MATERIALS PROVIDED:
============================================================
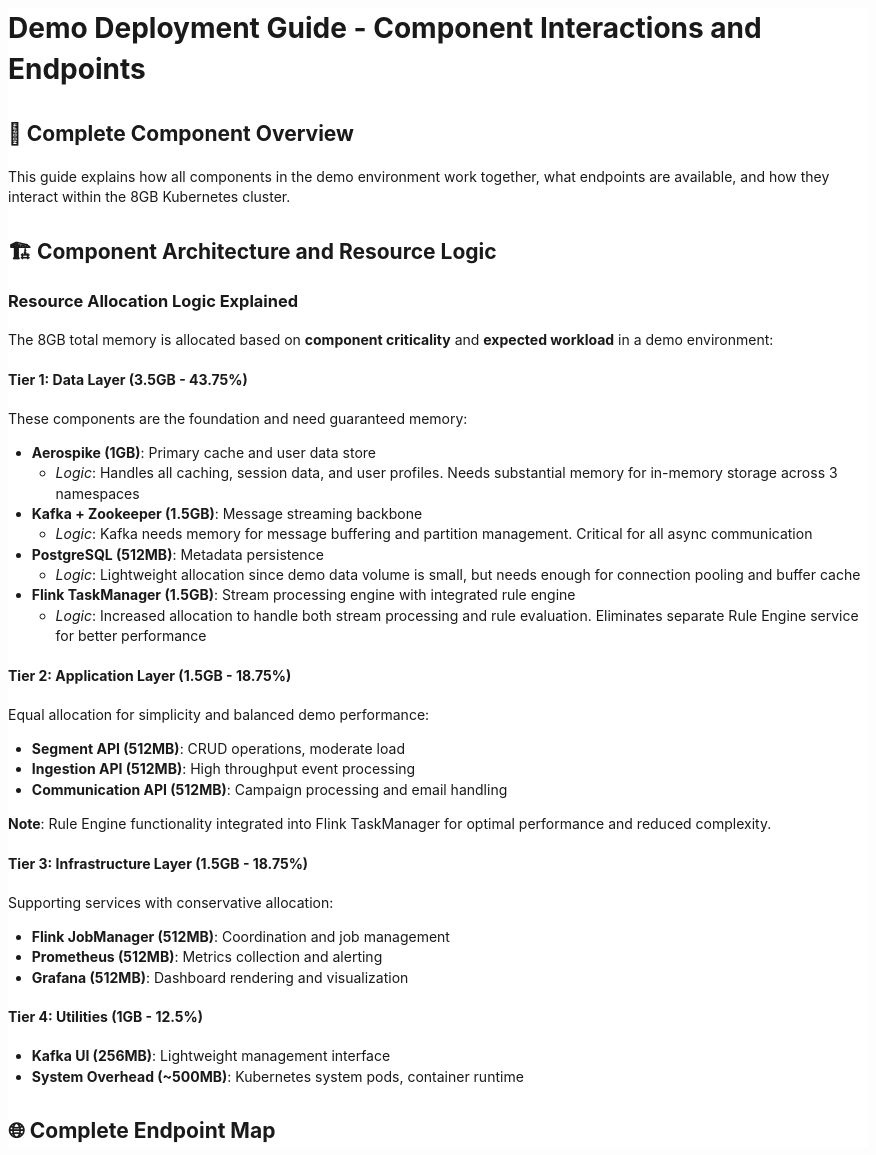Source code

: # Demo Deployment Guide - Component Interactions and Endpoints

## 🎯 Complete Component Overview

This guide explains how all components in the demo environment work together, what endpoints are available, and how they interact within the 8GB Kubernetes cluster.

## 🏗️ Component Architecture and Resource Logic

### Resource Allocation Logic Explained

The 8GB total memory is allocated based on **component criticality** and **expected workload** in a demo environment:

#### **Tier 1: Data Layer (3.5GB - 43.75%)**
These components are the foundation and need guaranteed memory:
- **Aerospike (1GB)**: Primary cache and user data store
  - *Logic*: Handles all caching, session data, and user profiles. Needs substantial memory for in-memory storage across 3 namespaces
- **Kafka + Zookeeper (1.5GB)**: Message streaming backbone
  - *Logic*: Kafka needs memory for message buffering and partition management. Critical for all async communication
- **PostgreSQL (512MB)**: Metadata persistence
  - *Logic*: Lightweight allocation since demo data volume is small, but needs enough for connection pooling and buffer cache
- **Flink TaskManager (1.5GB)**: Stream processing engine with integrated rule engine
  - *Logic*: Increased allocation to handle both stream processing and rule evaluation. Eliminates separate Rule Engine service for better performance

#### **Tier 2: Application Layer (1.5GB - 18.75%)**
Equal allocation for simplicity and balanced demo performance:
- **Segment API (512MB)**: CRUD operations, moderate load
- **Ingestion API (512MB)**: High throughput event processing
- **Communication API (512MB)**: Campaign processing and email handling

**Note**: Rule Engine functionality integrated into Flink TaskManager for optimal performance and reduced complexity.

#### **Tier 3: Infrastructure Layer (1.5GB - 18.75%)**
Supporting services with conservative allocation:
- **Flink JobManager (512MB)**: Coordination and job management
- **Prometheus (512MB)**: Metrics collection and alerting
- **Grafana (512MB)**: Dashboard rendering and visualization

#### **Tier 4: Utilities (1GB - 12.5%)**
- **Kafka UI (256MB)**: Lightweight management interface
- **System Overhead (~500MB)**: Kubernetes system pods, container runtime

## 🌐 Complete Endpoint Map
============================================================
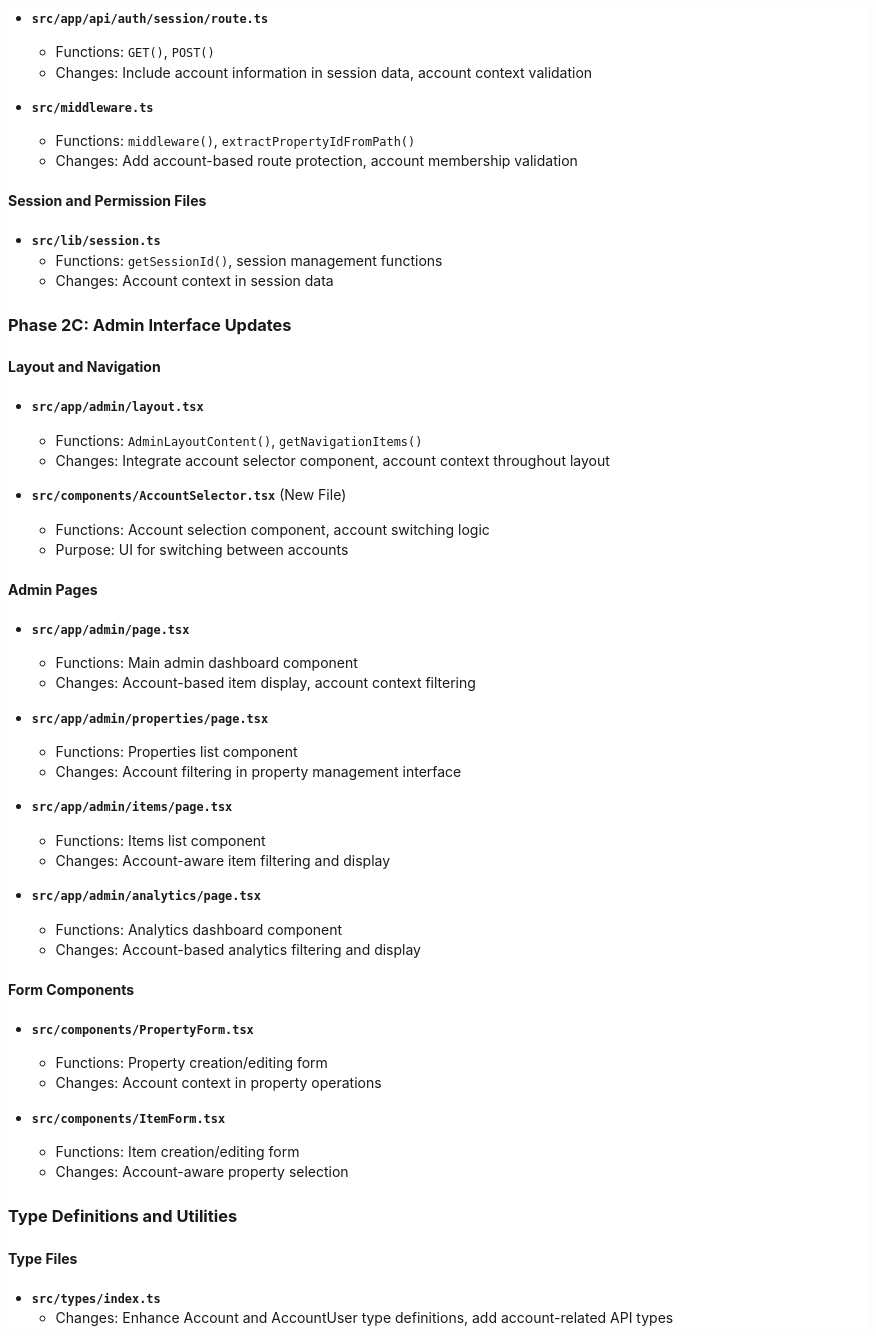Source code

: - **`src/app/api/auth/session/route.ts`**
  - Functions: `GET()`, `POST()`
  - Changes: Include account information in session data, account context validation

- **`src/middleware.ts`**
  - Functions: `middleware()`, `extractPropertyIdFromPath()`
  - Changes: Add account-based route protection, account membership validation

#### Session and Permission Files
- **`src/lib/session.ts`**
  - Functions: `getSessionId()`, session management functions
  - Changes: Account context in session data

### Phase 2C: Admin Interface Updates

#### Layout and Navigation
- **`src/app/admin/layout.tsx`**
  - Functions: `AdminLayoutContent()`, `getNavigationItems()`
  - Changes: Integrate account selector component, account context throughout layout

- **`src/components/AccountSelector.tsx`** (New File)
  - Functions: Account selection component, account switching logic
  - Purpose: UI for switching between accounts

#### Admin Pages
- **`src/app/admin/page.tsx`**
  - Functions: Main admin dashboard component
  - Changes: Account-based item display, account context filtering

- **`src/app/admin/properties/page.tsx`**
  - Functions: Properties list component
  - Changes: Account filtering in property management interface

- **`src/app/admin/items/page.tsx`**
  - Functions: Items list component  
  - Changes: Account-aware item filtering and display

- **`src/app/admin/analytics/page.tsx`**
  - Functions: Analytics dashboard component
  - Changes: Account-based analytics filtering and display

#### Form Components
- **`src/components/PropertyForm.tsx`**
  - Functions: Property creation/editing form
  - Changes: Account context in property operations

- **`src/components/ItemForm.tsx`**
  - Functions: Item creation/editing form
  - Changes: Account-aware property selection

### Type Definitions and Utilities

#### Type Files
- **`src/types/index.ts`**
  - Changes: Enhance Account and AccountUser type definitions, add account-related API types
============================================================
YOUR OBJECTIVE: The response must hold only the lines above from the line with "- Functions: Property creation/editing form" through the line with "- Changes: Enhance", each copied exactly, both ends kept.

FINISHED TASK:
  - Functions: Property creation/editing form
  - Changes: Account context in property operations

- **`src/components/ItemForm.tsx`**
  - Functions: Item creation/editing form
  - Changes: Account-aware property selection

### Type Definitions and Utilities

#### Type Files
- **`src/types/index.ts`**
  - Changes: Enhance Account and AccountUser type definitions, add account-related API types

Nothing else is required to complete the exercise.